A Monday can go from smooth sailing to choppy waters mighty quick when the announcement, “The coffee pot’s broke,” travels through the building.
Newspapers, you see, operate on high doses of caffeine, generally somewhere between multiple pots of coffee per day to multiple pots per person. Maintaining proper hydration, after all, is especially important during these summer months.
Healthy eating for folks like us used to be rather than gulping down fast food and banquet meals five days a week limiting oneself to four. But now, even writers have started using lettuce in lieu of bread and chewing on bars of what looks like horse feed. Taking that into consideration, I figured normal folks probably gave up caffeine about the time they started living almost exclusively calorie counting and carb free.
Turns out that’s not the case.
About five seconds after learning of the coffee pot’s demise, I made the equivalent of a 9-1-1 call over to Svatek’s Vending, the folks who keep us supplied with magic bean juice.
Hearing a cheerful “Good morning, how are you,” I tried to keep my voice from shaking as I confided, “We have a lot of jittery people over here.”
No other explanation was needed. That cheerful voice changed to concerned in an instance.
“Oh, sweetheart, they’re not here right now, but they’ll be here in about an hour. I’ll send them right over ... “(the try to hang on obvious in the tone).
C (Coffee time) minus 60 minutes and counting.
The notification that help was on the way rallied office spirits enough to advert violence, a mass walkout or group nap time.
The what if’s were mighty concerning, however, as I contemplated coffee pot rental, coffee bean candy, coffee drops or ... I’m somewhat ashamed to admit, energy drinks (things were really starting to get desperate).
No doubt there are people out there who truly enjoy those colorful cans with labels both encouraging and frightening.
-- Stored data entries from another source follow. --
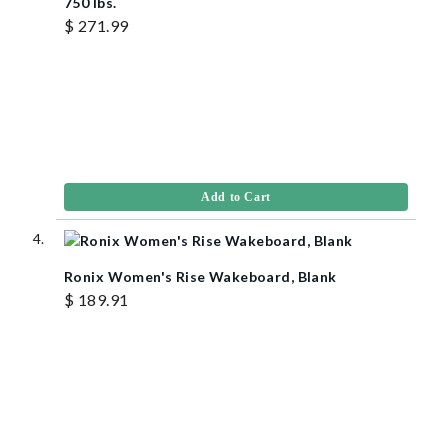
750 lbs.
$ 271.99
Add to Cart
Ronix Women's Rise Wakeboard, Blank
$ 189.91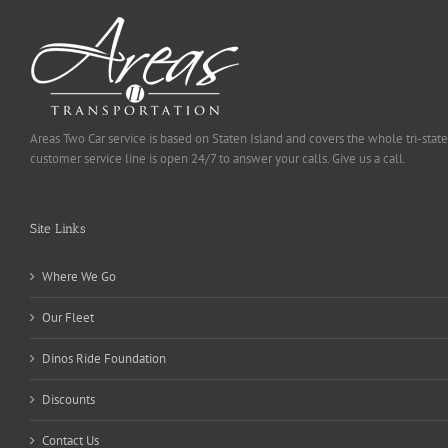
Areas Two Car service is based on Staten Island and covers the whole tri-state
customer service line is open 24/7 to answer your calls. Give us a call.
Site Links
Where We Go
Our Fleet
Dinos Ride Foundation
Discounts
Contact Us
I don’t know anyone over the age of 35 who would recommend them, but I’m sure they’re out there somewhere.
Newsrooms hold tight to the past. You can still hear the clack of the keys (especially as things get frantic right around deadline), the phones still ring, we talk about headlines, cutlines, widows, orphans, bangers, kickers and morgues – everyday work lingo rather than literal places and actions – probably a good thing when you kill copy or find it bleeding.
We did, however, give up the pneumatic tubes moving copy from section to section of the paper, overflowing ash trays and hard liquor lunches.
Take away caffeine too and things are going to get messy.
Luckily, the folks at Svatek wasted no time racing over, a rather intent fellow coming through the door with a replacement system on a dolly.
He didn’t say much, maybe caffeine-deprived journalists made him uncomfortable, but he may very well have saved the day and the edition you’re reading now.
Seven cups of hydration later, the clicks and clacks brought forth this column.
Probably a good thing I don’t use a hammer and nails to make a living.
(pause for a looong sip)
I wonder if that’s what happened wit when those boys over in Pisa tried to build that old-timey skyscraper? Would explain a whole lot wouldn’t it?